Ed al riguardo ritengo utile a questo punto riportare un sano concepimento che viene, come al solito da lontano e soprattutto da quella nostra storia romana, che oggi si vuole nascondere ai più giovani, forse proprio per timore delle nobili entità di essenze umane in essa vissute.
E’ una esaltante parte del discorso che Caio Mario pronuncia in occasione della sua prima elezione a Console di Roma, nel 107 a.C. allorché comincia
dire: “Io so o Quiriti che i più non vi chiedono alla stesso modo il potere e poi, dopo averlo ottenuto. (allo stesso modo), lo esercitano. Da prima sono attivi e supplichevoli, poi passano la vita politica tra l’ignavia e la superbia. Ma per me è il contrario. Infatti quanto più vale l’intera Repubblica, come il Consolato e la Pretura, tanto più quella deve essere amministrata con maggiore cura di quanto si devono chiedere questa cose. Né sfugge quanto grande incarico io sostengo insieme alla vostra importante concessione”…………..e continua per serietà d’intenti: “E’ più difficile di quanto si creda contemporaneamente, preparare la guerra, fare economia sulle spese pubbliche, costringere al servizio militare quelli che non vogliono, curare ogni cosa all’interno e all’esterno e fare tutto tra invidiosi e faziosi. Ma sono riposte in me stesso tutte le speranze che quelle cose sia necessario difendere con valore ed integrità”…………….”capisco che gli occhi di tutti sono rivolti su di me, che i buoni e i giusti mi favoriscano, affinché la mie azioni giovino alla Repubblica, anche se i nemici cercheranno il momento opportuno per colpirmi. Infatti mi devo impegnare intensamente perché voi non rimaniate delusi e perchè quelli falliscano”.

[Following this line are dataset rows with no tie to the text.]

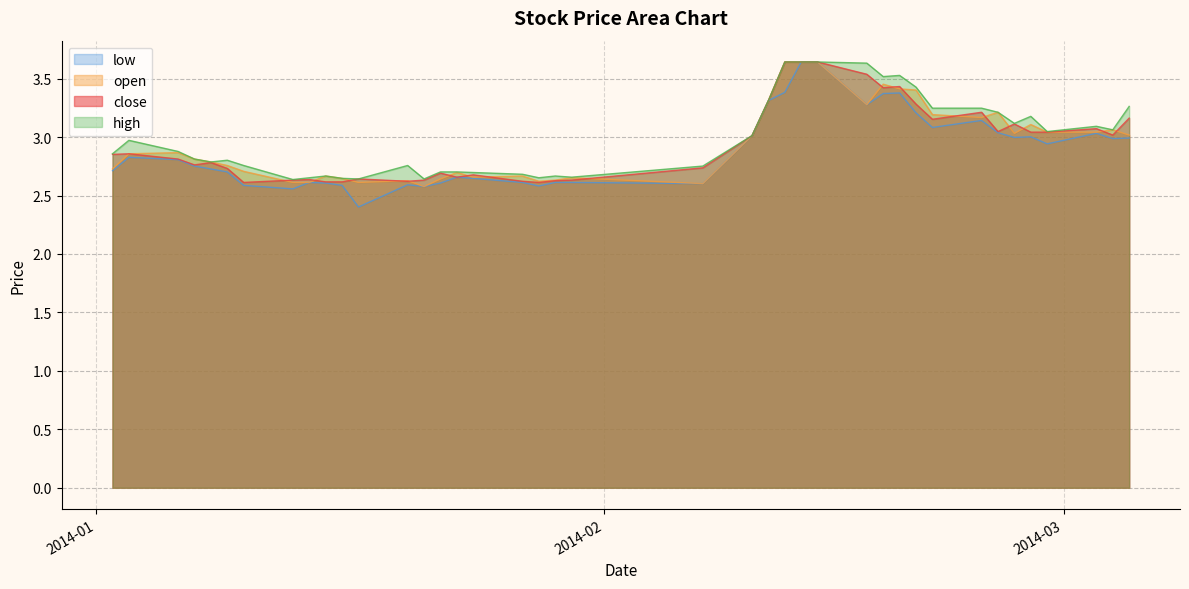

In low, how many points are lower than both neighbors (excluding endpoints)?

10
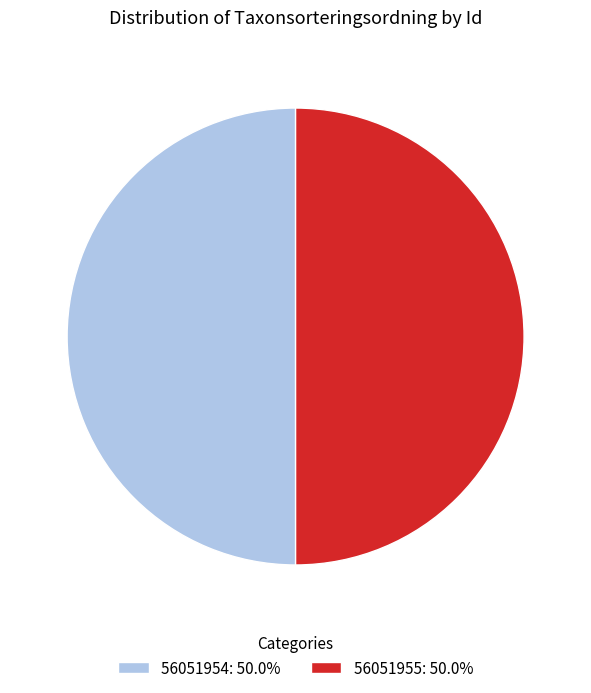

Is it true that 56051954 is 41% of the pie?

False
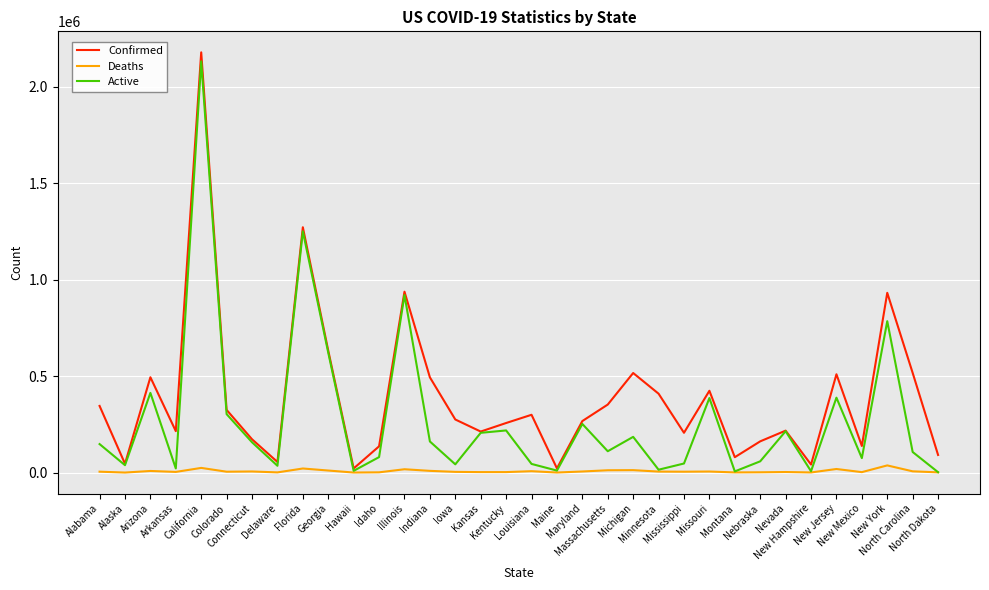

What is the total value across all series at Arkansas?

239839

E questo il nucleo di un discorso che in sintesi dai padri costituenti, magnifici studiosi e redattori della nostra Carta Costituzionale, hanno in sintesi riprodotto nell’art. 54 della Carta stessa, laddove, ovviamente, viene anche sotteso che il cattivo svolgimento dei compiti affidati nel mandato, non può passare inosservato, qualora ne derivino illusioni per i cittadini, perchè torna ineluttabile, in caso di errori, l’integrazione, a questo principio, prevista dall’art. 3 della stessa nostra Carta costituzionale che recita: “Tutti i cittadini hanno pari dignità sociale e sono eguali davanti alla legge, senza distinzione di sesso, di razza, di lingua, di religione, di opinioni politiche, di condizioni personali e sociali”.
E' un sano insegnamento di repubblicana democrazia questo, il quale non può non stratificare il sentimento di tutti coloro che partecipano alla democrazia stessa, perché il rispetto delle regole democratiche come quelle vigenti, fa crescere serenamente gli uomini e non concretizzano quei rancori che, alla fine, portano a quei disquilibri politici che possono sfociare facilmente nella dittatura.
E' la riflessione su questo incommensurabile insegnamento che deve essere messo alla portata di tutti, fin da quando si nasce, nella famiglia e quindi nella scuola, che sfruttando i mezzi di comunicazioni di massa, deve portare negli animi il principio che le regole scritte e non scritte democraticamente consolidate, vanno assolutamente rispettate e non eliminate se non fanno comodo a interessi particolari.